**TASK TO COMPLETE:**
Your task is to transcribe the data in full.

**DATA EXCERPTS:**

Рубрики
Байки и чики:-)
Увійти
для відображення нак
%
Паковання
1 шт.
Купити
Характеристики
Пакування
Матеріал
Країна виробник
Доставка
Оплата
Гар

**ANSWER SPACE:**
Рубрики
Байки и чики:-)
Увійти
для відображення нак
%
Паковання
1 шт.
Купити
Характеристики
Пакування
Матеріал
Країна виробник
Доставка
Оплата
Гар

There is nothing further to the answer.